■ **EXERCISE INSTRUCTIONS**
A: From the discussion below, list every adjective used to describe the plugin's border, either as it is now or as suggested.
B: For each statement, say whether the discussion below agrees with it, and quote the deciding words: (i) `showModalDialog` works consistently in modern browsers. (ii) On OS X, Cancel/OK is the usual button order. (iii) The first comment's writer has written dozens of async apps.

I get it. I do plenty of async programming. But, at the end of the day, no matter how nice you think the async.waterfall mess is, sometimes you just want to block. Sometimes it turns out that that is the right pattern. I've written dozens of async apps, much to the chagrin of co-workers who hate anything resembling async. I think I'm qualified to know that sometimes I get to a bit of code that sure would be nice with a simple blocking call.
What you want isn't blocking the UI thread but a stack of states where each state defines the current behaviour of the elements, with bonus points if states can be composed together.
There is a method called `showModalDialog` in modern browsers that was supposed to be used for exactly that, blocking interaction. Unfortunately it doesn't actually work consistently.
Pretty slick, animation-wise. If I could make one design-layman suggestion...the thick, black border belies the unobtrusiveness of the plugin. Maybe a lighter, thinner border would be a better fit for the use-case of this plugin?
Yeah, I meant for demo, first-impression purposes. I know it's just a easily-changed visual tic once a developer decides to implement it...but might as well entice as many people as people as possible.
One concern is the ordering of buttons. Windows users will be used to OK/Cancel whereas on OS X, etc Cancel/OK is the norm. I wonder if this is something this library should handle?

■ **INFORMATION SUPPLIED**

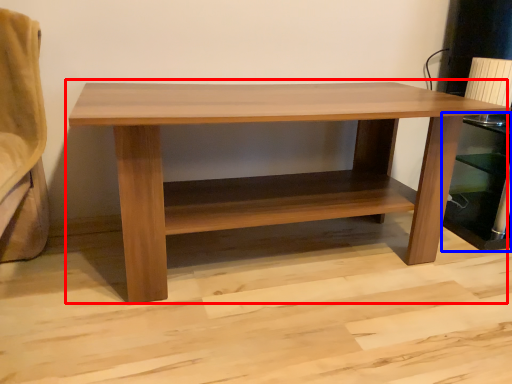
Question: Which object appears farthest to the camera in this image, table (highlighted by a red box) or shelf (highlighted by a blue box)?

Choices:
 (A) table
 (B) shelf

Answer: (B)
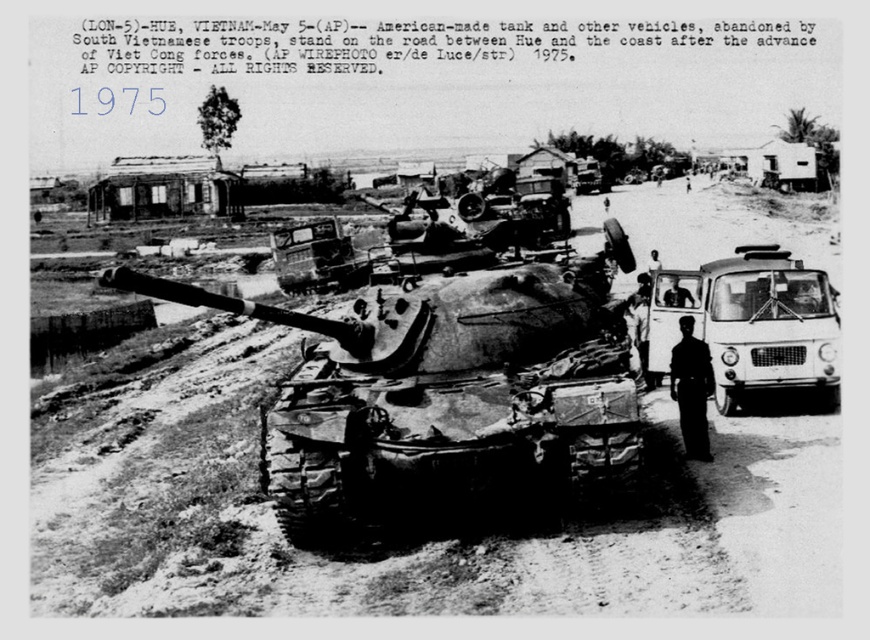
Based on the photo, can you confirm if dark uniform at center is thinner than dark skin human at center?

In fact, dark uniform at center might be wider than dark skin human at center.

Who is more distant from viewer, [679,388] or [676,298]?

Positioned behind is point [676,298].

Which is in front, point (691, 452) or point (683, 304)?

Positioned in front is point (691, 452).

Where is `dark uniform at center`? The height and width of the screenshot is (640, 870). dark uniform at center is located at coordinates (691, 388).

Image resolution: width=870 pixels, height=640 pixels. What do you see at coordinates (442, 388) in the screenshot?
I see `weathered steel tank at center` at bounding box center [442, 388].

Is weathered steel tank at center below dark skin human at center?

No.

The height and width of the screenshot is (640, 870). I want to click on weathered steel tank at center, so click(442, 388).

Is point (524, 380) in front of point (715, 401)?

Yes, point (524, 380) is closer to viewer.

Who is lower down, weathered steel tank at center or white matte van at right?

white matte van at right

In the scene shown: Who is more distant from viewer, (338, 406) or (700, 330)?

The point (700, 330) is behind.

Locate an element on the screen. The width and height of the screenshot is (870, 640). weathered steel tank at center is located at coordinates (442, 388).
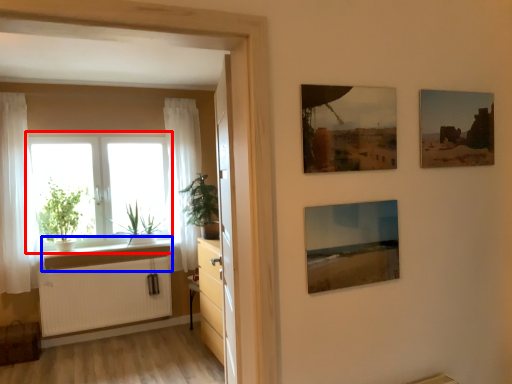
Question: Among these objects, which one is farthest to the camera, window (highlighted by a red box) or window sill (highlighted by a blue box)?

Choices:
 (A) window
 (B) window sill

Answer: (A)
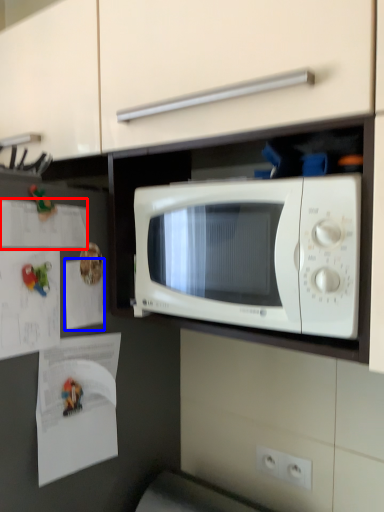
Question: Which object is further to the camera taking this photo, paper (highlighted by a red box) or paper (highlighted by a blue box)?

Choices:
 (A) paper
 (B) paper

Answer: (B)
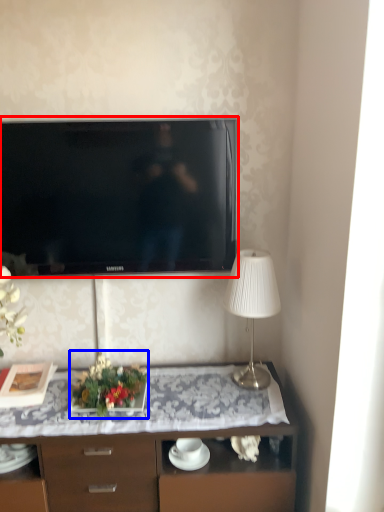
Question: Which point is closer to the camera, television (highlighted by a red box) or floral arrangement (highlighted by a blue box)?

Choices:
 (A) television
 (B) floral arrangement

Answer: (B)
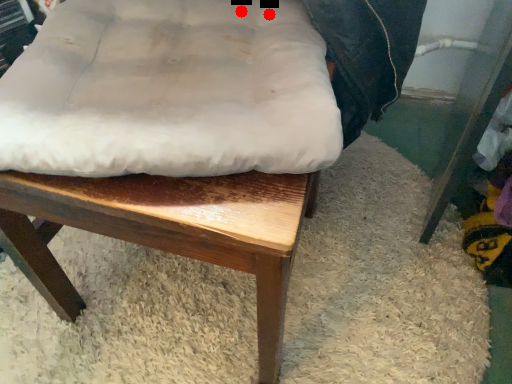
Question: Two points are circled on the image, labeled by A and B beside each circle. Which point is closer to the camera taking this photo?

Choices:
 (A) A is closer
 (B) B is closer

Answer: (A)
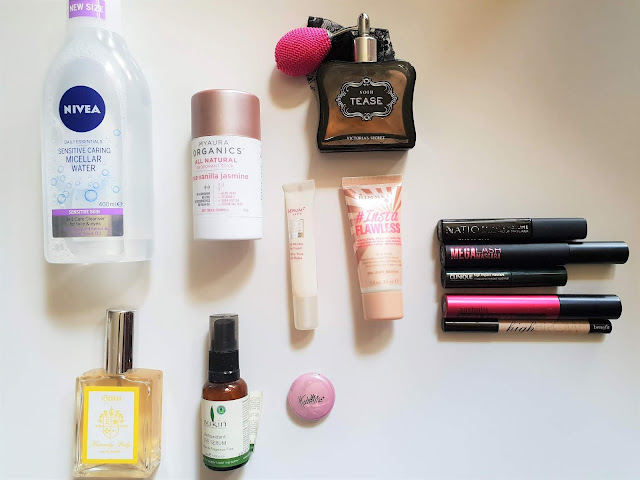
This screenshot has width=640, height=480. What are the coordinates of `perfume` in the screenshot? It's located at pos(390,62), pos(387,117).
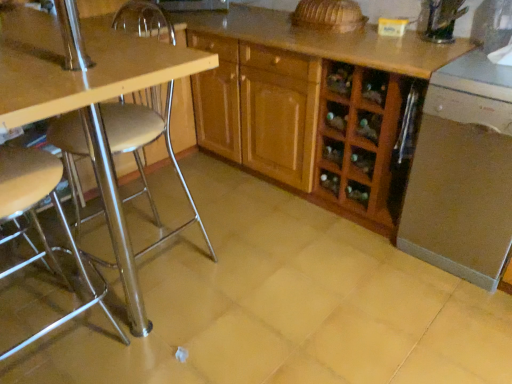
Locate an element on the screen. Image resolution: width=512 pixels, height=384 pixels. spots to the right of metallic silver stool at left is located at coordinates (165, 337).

...

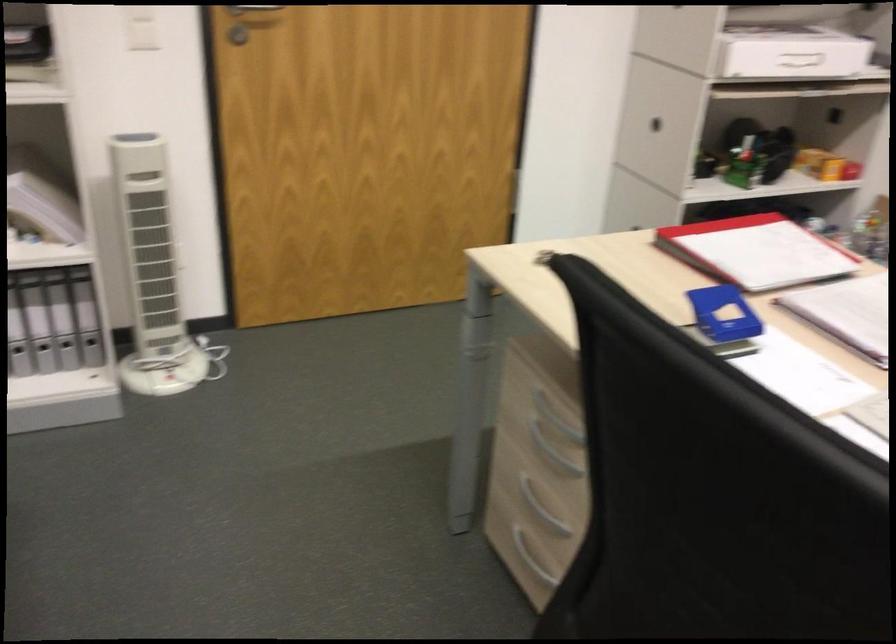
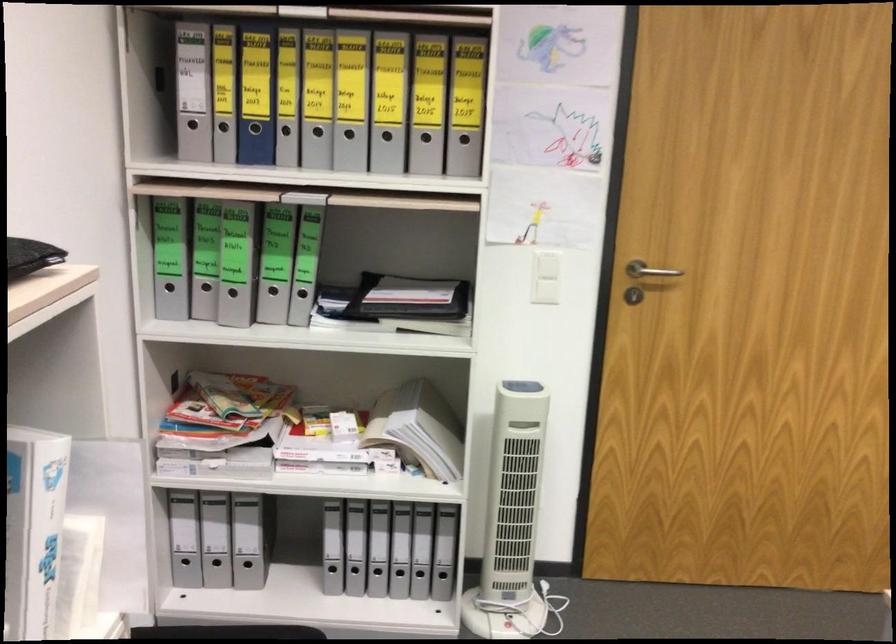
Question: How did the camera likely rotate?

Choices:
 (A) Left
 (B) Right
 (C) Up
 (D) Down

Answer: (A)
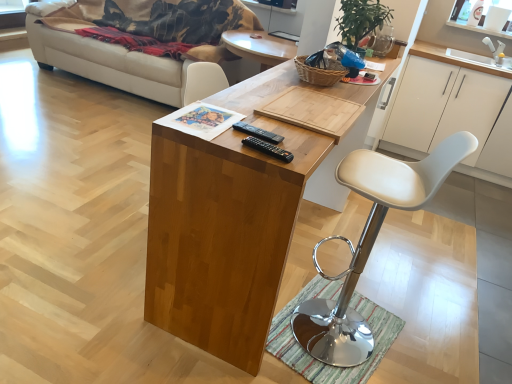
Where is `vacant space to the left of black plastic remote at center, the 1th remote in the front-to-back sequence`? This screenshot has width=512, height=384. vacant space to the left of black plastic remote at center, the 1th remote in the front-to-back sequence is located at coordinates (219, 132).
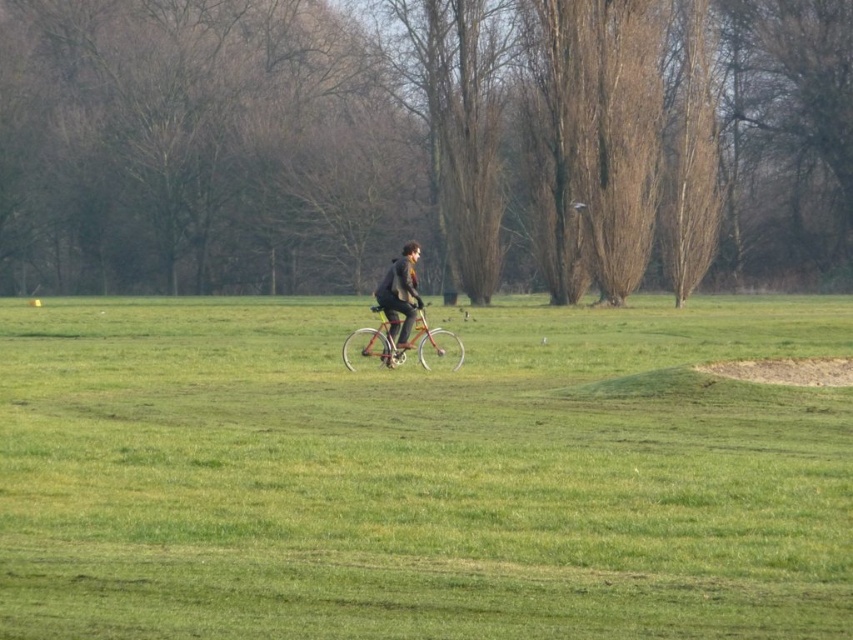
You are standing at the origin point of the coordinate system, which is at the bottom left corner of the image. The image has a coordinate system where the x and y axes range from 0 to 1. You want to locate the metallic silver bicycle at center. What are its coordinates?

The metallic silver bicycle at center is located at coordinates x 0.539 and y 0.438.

==

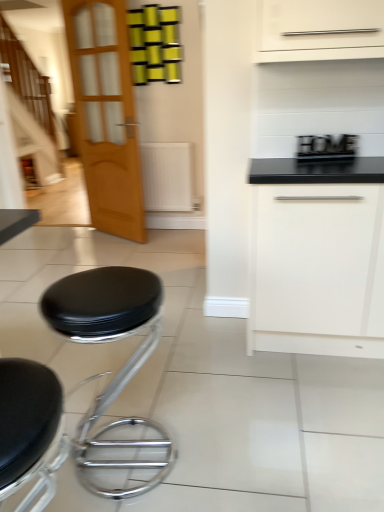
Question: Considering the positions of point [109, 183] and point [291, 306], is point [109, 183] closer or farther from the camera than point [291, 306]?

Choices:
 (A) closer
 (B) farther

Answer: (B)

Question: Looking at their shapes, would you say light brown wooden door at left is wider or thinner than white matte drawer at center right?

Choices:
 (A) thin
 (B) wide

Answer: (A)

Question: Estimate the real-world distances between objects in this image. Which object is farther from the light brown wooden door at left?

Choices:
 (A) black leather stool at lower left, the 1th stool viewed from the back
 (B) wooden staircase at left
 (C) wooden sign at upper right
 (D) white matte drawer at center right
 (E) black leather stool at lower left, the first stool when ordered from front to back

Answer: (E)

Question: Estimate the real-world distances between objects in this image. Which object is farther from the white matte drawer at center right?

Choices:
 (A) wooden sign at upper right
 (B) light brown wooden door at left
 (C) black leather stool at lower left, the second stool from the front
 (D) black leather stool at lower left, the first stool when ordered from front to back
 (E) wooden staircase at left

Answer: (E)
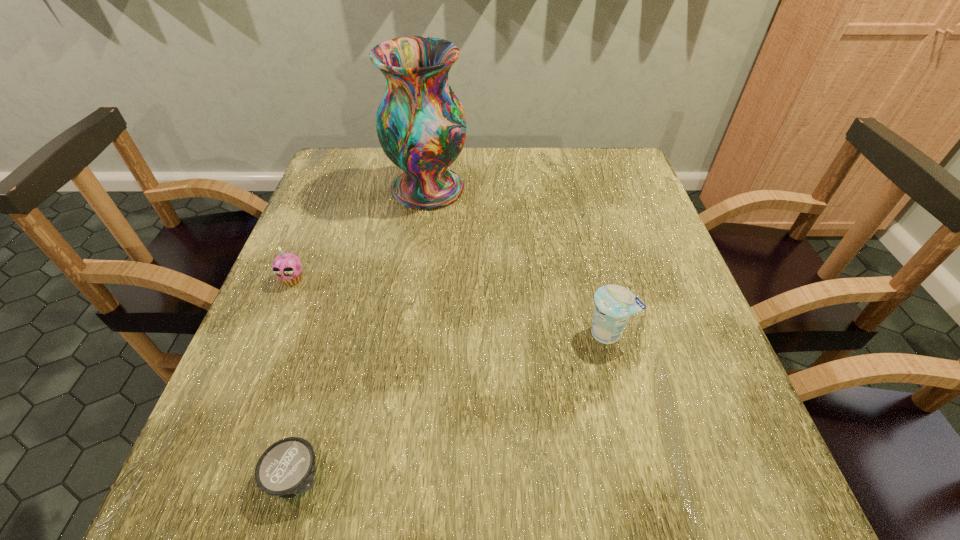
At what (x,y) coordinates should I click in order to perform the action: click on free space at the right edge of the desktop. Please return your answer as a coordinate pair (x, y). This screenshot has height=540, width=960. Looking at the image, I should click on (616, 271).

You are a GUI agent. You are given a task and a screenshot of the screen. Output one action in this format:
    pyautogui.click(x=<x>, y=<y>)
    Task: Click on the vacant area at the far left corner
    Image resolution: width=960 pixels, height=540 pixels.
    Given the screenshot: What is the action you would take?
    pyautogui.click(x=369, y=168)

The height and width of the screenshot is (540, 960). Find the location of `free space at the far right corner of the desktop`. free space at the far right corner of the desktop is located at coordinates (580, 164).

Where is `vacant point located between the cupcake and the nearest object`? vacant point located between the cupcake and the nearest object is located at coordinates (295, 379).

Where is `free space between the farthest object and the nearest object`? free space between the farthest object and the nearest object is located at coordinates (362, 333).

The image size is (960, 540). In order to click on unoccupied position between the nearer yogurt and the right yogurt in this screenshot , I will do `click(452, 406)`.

■ **SOLUTIONS FOR EACH TASK**
A: thick, black, lighter, thinner

B:
(i) No: "Unfortunately it doesn't actually work consistently."
(ii) Yes: "on OS X, etc Cancel/OK is the norm."
(iii) Yes: "I've written dozens of async apps"